Document passage:
Regex Tester
Test and debug regular expressions in real time. See matches highlighted instantly.
Enter a regular expression and test string to see matches, capture groups, and replacements in real time. Uses JavaScript regular expressions and common flags (g, i, m, s, u, d).
Highlighted Matches (2)
Match Details
| # | Match | Index |
|---|---|---|
| 1 | https://iforgeapps.com/tools/ | 6 |
| 2 | https://example.com/docs | 39 |
Regular Expressions: The Developer's Swiss Army Knife
Regular expressions (regex) are patterns that match text. They're the most powerful text-search tool in programming, and also the most feared. The syntax looks like line noise at first, but once you learn the building blocks, you can validate emails, extract data, search and replace across files, and parse logs in seconds.
This tester uses JavaScript's built-in RegExp engine, which supports lookahead, lookbehind, named groups, and Unicode properties. Type your pattern, paste your test string, and see matches highlighted in real time, no server required.
The famous joke about regex: "Some people, when confronted with a problem, think 'I know, I'll use regular expressions.' Now they have two problems." It's funny because it's sometimes true, but for text matching, nothing else comes close.
Essential Regex Syntax
| Pattern | Meaning | Example Match |
|---|---|---|
| . | Any character (except newline) | a.c matches "abc", "a1c" |
| \d | Any digit (0-9) | \d3 matches "123" |
| \w | Word character (letter, digit, _) | \w+ matches "hello_123" |
| \s | Whitespace (space, tab, newline) | \s+ matches " " |
| ^ | Start of string/line | ^Hello matches "Hello world" |
| $ | End of string/line | world$ matches "hello world" |
| * | Zero or more of previous | ab*c matches "ac", "abc", "abbc" |
| + | One or more of previous | ab+c matches "abc", "abbc" (not "ac") |
| ? | Zero or one of previous | colou?r matches "color", "colour" |
| {n,m} | Between n and m repetitions | \d{2,4} matches "12", "123", "1234" |
| [abc] | Character class (any of a, b, c) | [aeiou] matches any vowel |
| (group) | Capture group | (\d+)-(\d+) captures "12" and "34" |
Common Ready-to-Use Patterns
| What to Match | Pattern | Notes |
|---|---|---|
| Email address | [a-zA-Z0-9._%+-]+@[a-zA-Z0-9.-]+\.[a-zA-Z]{2,} | Covers 99% of real emails |
| UK phone number | (?:\+44|0)\d{10} | Matches 07xxx and +447xxx |
| UK postcode | [A-Z]{1,2}\d[A-Z\d]?\s?\d[A-Z]{2} | Case-insensitive with i flag |
| URL | https?://[\w.-]+(?:\.[\w]+)+[\w._~:/?#@!amp;'()*+,;=-]* | HTTP and HTTPS |
| Date (YYYY-MM-DD) | \d{4}-\d{2}-\d{2} | Doesn't validate actual dates |
| Hex colour | #[0-9a-fA-F]{3,6} | Matches #fff and #ffffff |
| IP address (v4) | \b(?:\d{1,3}\.){3}\d{1,3}\b | Doesn't validate range (0-255) |
Regex Flags Explained
g, Global
Find all matches, not just the first one. Essential for search-and-replace operations across entire strings.

Problems and tasks:
A. Reproduce the part of the regex tester page that begins at the words "Regex Tester" and stops after "i, m, s, u, d).".
B. Carry the regex tester page on from its last sentence.
The lines have nothing to do with the regex tester page.

Supplied entries:
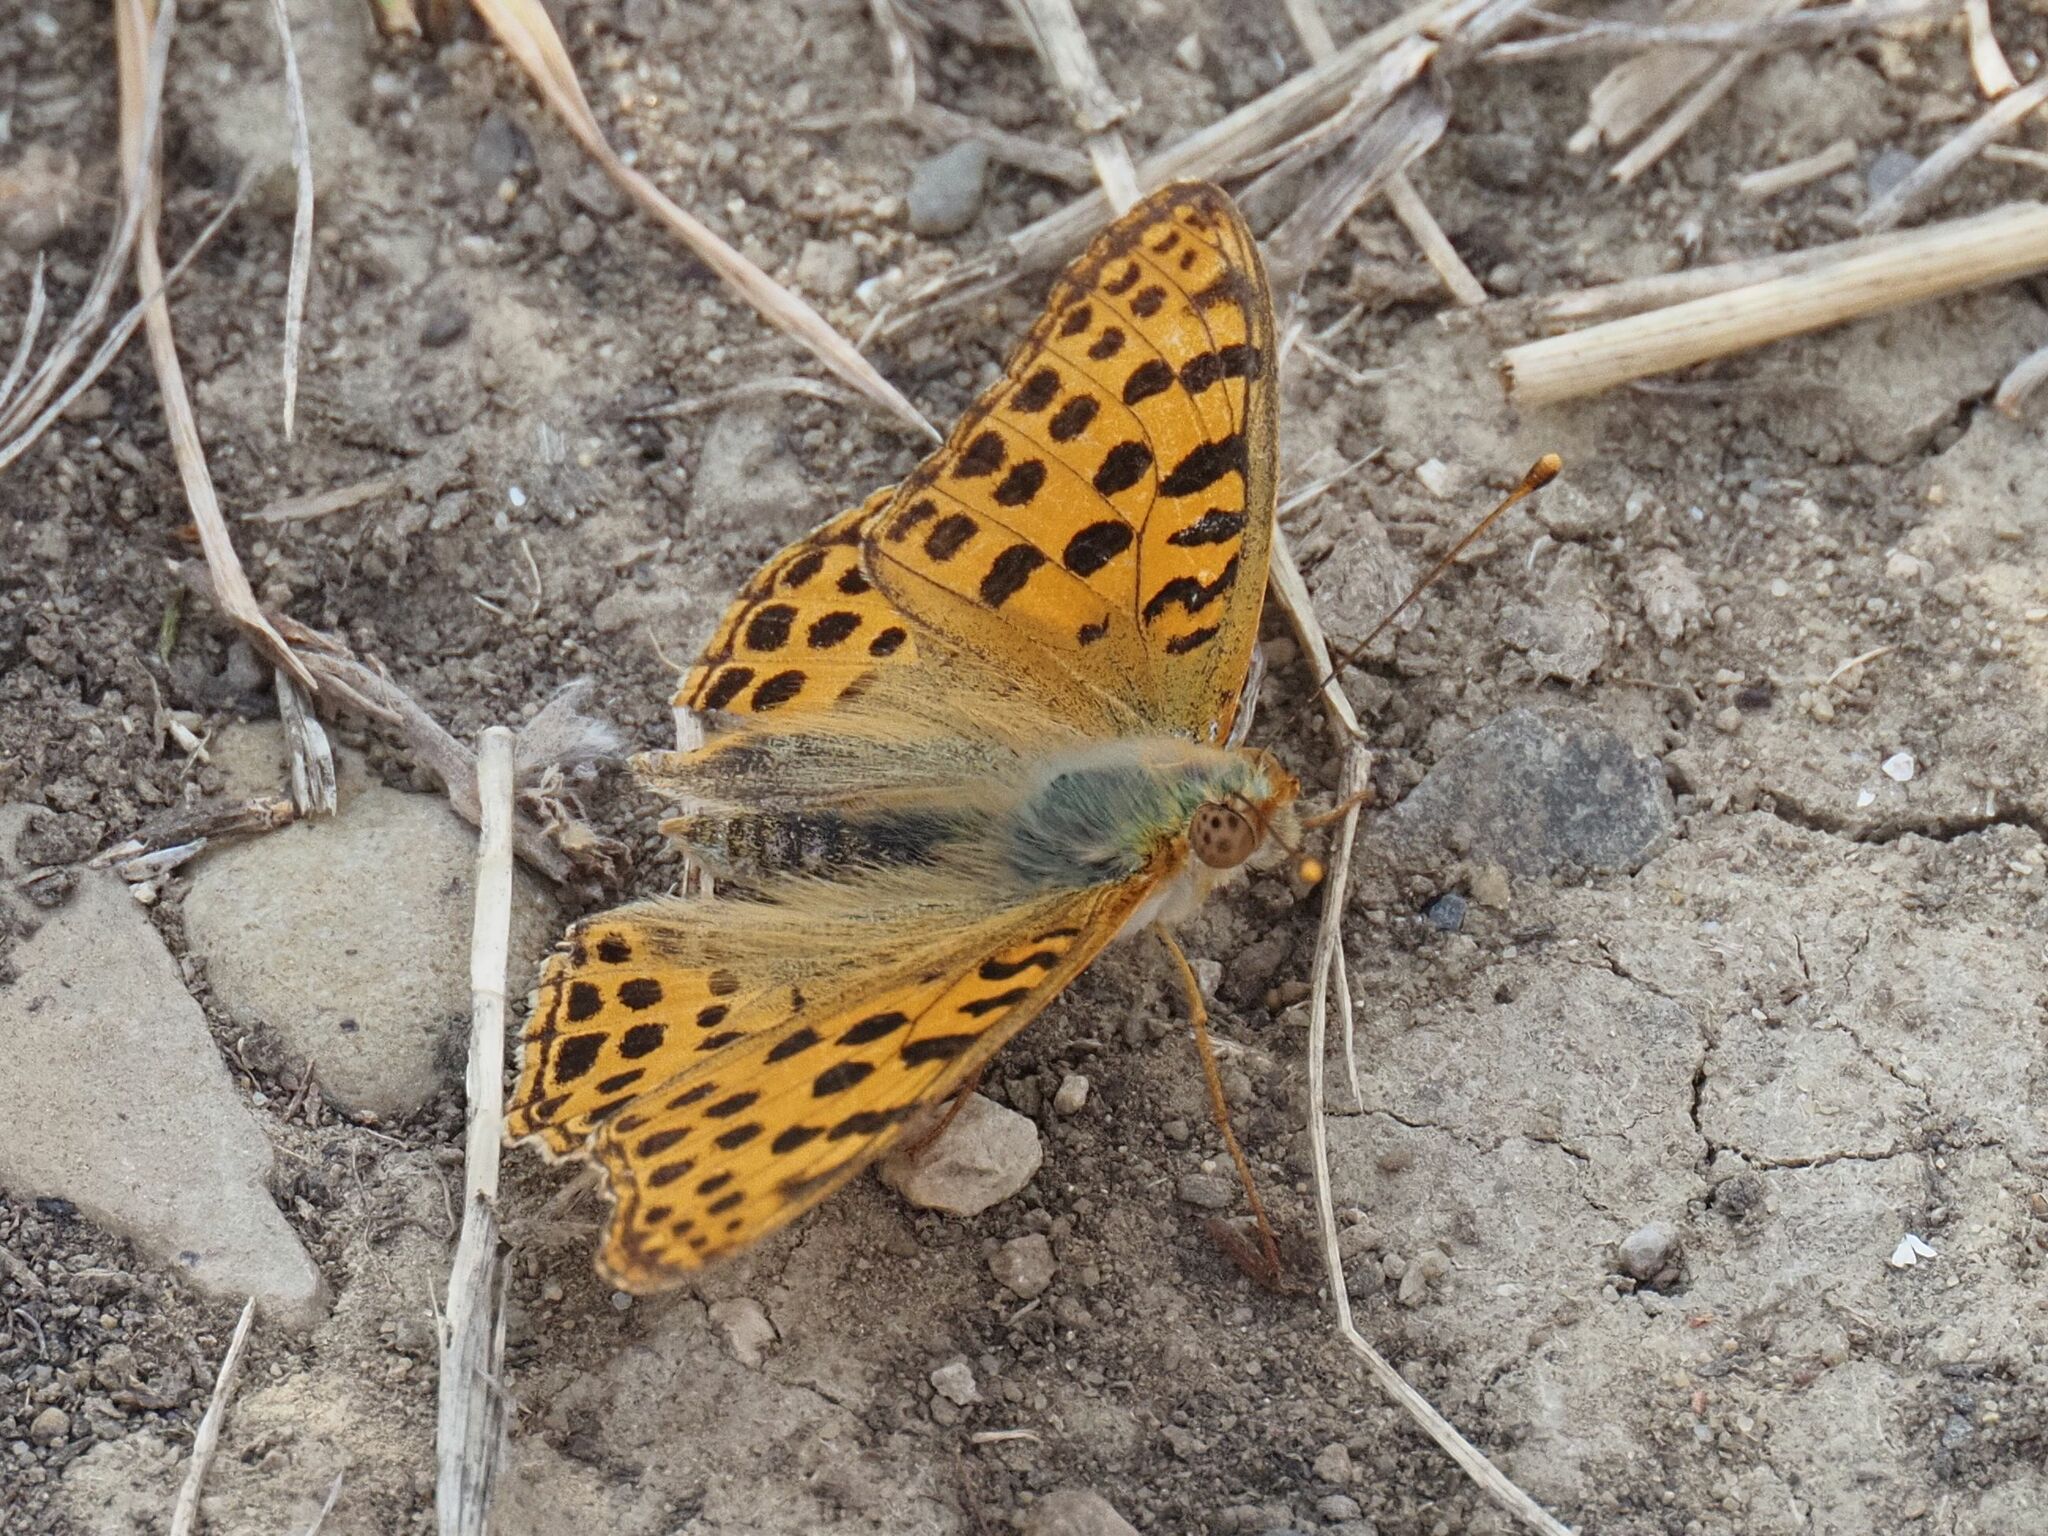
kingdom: Animalia
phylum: Arthropoda
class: Insecta
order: Lepidoptera
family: Nymphalidae
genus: Issoria
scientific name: Issoria lathonia
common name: Queen of spain fritillary
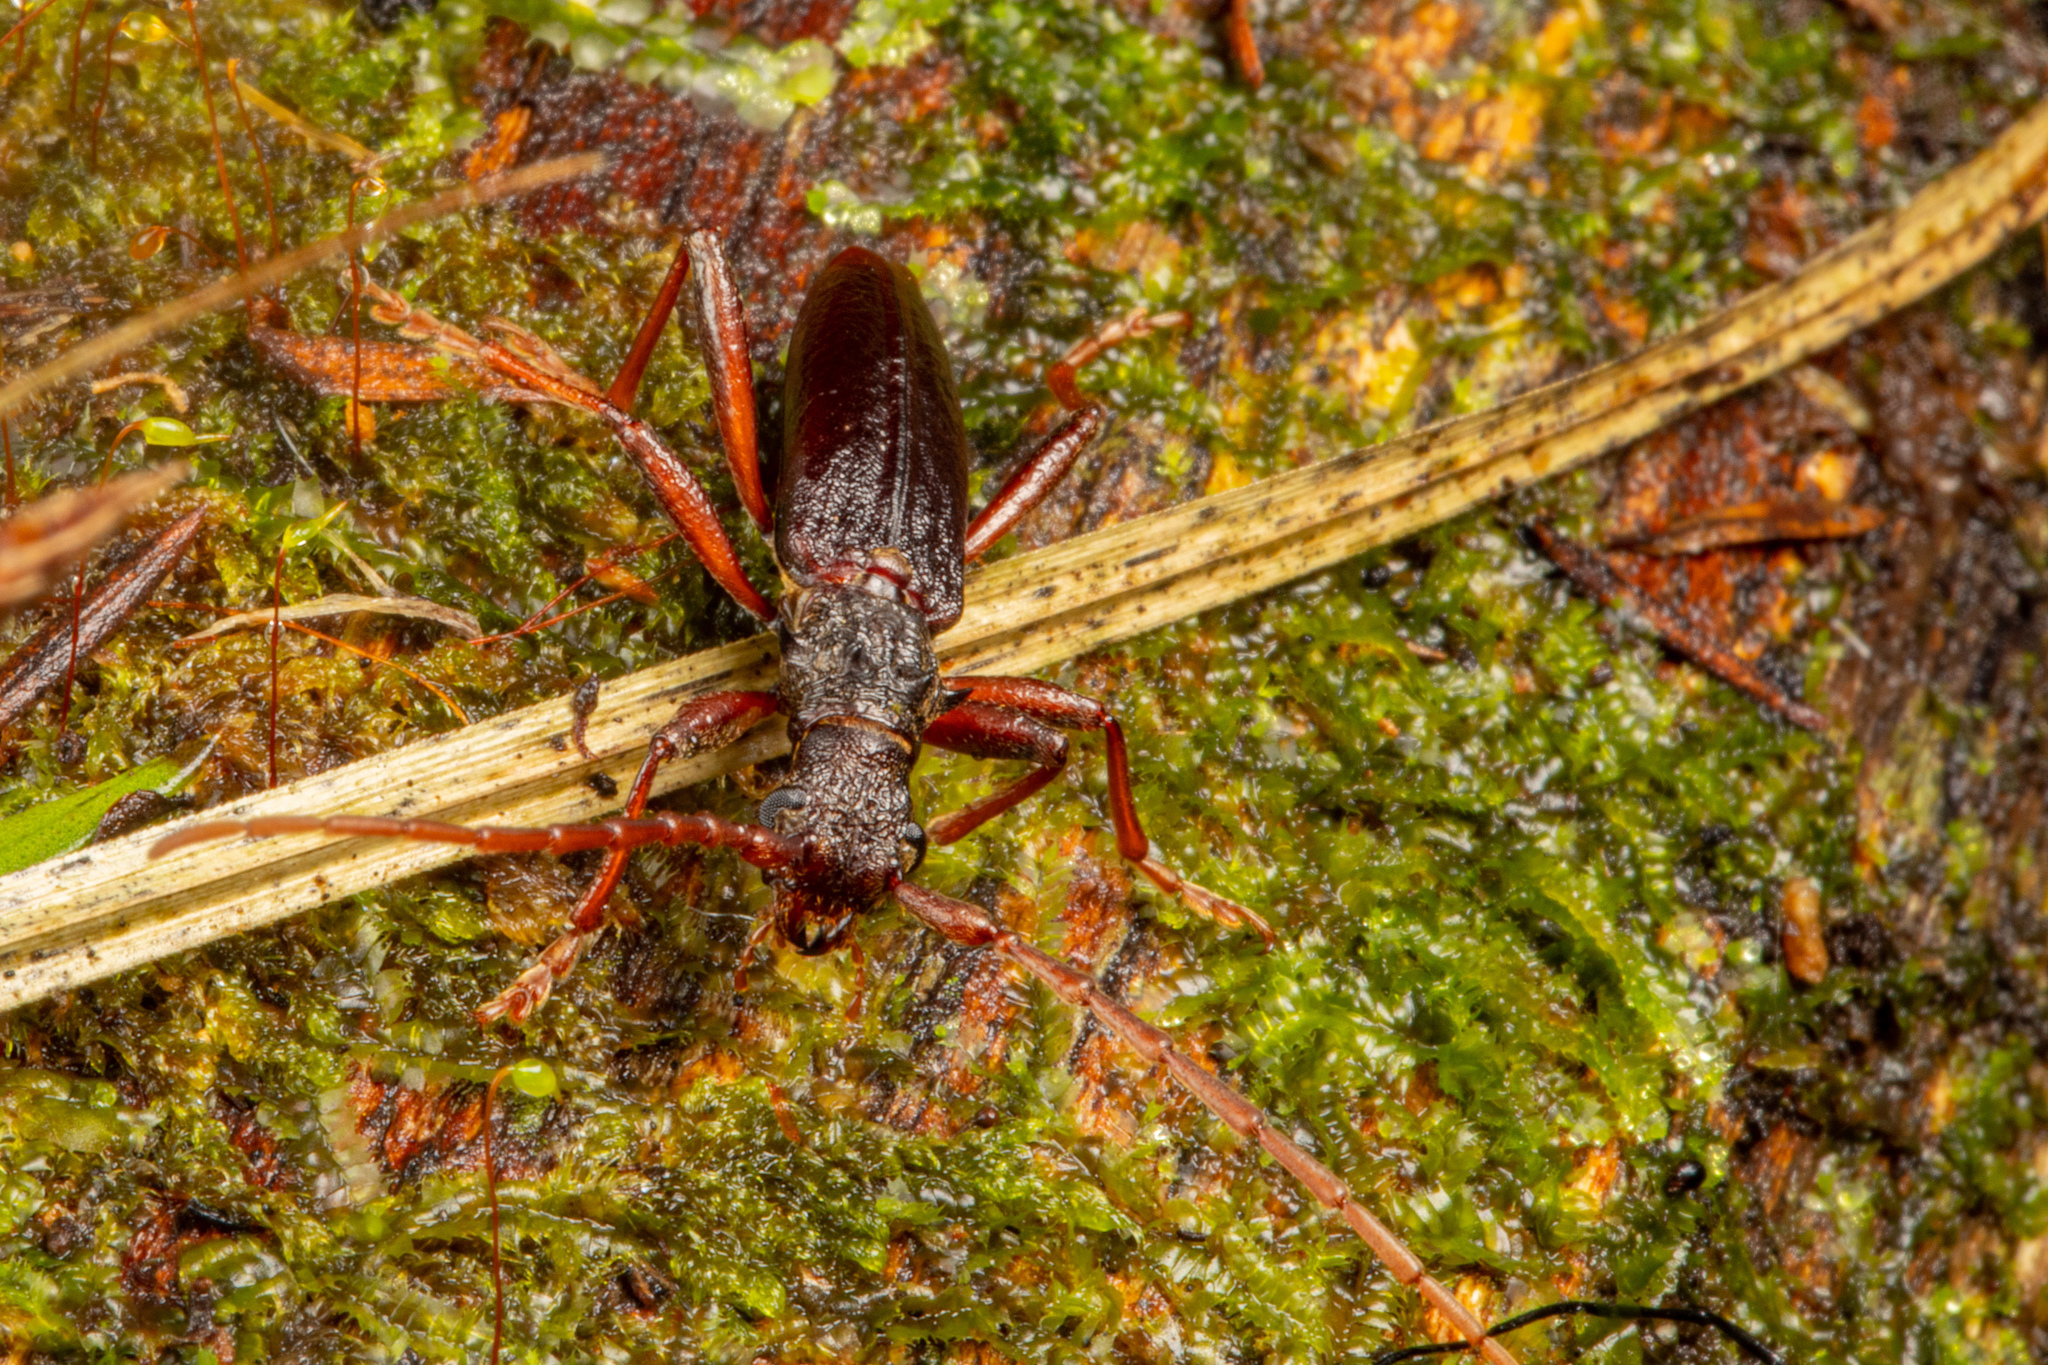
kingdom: Animalia
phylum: Arthropoda
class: Insecta
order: Coleoptera
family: Cerambycidae
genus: Nesoptychias
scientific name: Nesoptychias
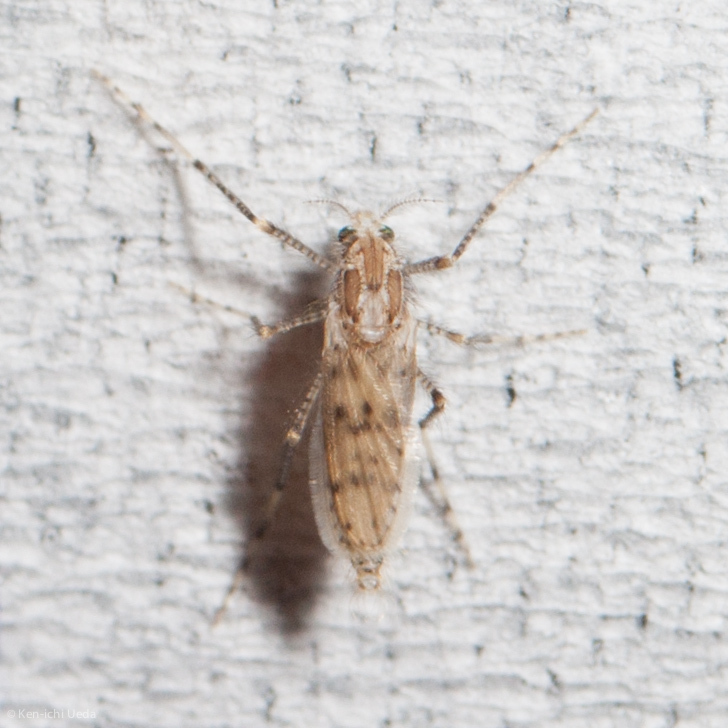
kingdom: Animalia
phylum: Arthropoda
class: Insecta
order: Diptera
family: Chaoboridae
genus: Chaoborus
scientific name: Chaoborus punctipennis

Exercise answers:
A.
Regex Tester
Test and debug regular expressions in real time. See matches highlighted instantly.
Enter a regular expression and test string to see matches, capture groups, and replacements in real time. Uses JavaScript regular expressions and common flags (g, i, m, s, u, d).

B.
i, Case-insensitive
Matches regardless of upper/lowercase. "hello" matches "Hello", "HELLO", "hElLo".
m, Multiline
Makes ^ and $ match start/end of each line, not just the entire string. Essential for line-by-line processing.
s, DotAll
Makes . match newline characters too. Without this, . matches everything except \n.
u, Unicode
Enables full Unicode matching. Required for correctly handling emojis, CJK characters, and \p Unicode properties.
d, HasIndices
Returns start/end indices for each capture group. Useful when you need to know the exact position of matches.
Copy-Paste Regex Patterns
| What to Match | Pattern | Example Match |
|---|---|---|
| UK postcode | ^[A-Z]{1,2}\d[A-Z\d]?\s?\d[A-Z]{2}$ | SW1A 1AA |
| UK mobile number | ^07\d{9}$ | 07911123456 |
| Email (basic) | ^[^\s@]+@[^\s@]+\.[^\s@]+$ | user [at] example dot com |
| IPv4 address | \b\d{1,3}\.\d{1,3}\.\d{1,3}\.\d{1,3}\b | 192.168.1.1 |
| Date (DD/MM/YYYY) | \d{2}/\d{2}/\d{4} | 15/04/2026 |
| Hex colour | #[0-9A-Fa-f]{6}\b | #FF5733 |
These patterns work in most regex engines (JavaScript, Python, PHP). For production email validation, don't rely on regex alone, send a confirmation email. Regex can check format, but only delivery confirms the address exists.
Related Tools
How to use this tool
Enter a regex pattern
Add flags (g, i, m, etc.)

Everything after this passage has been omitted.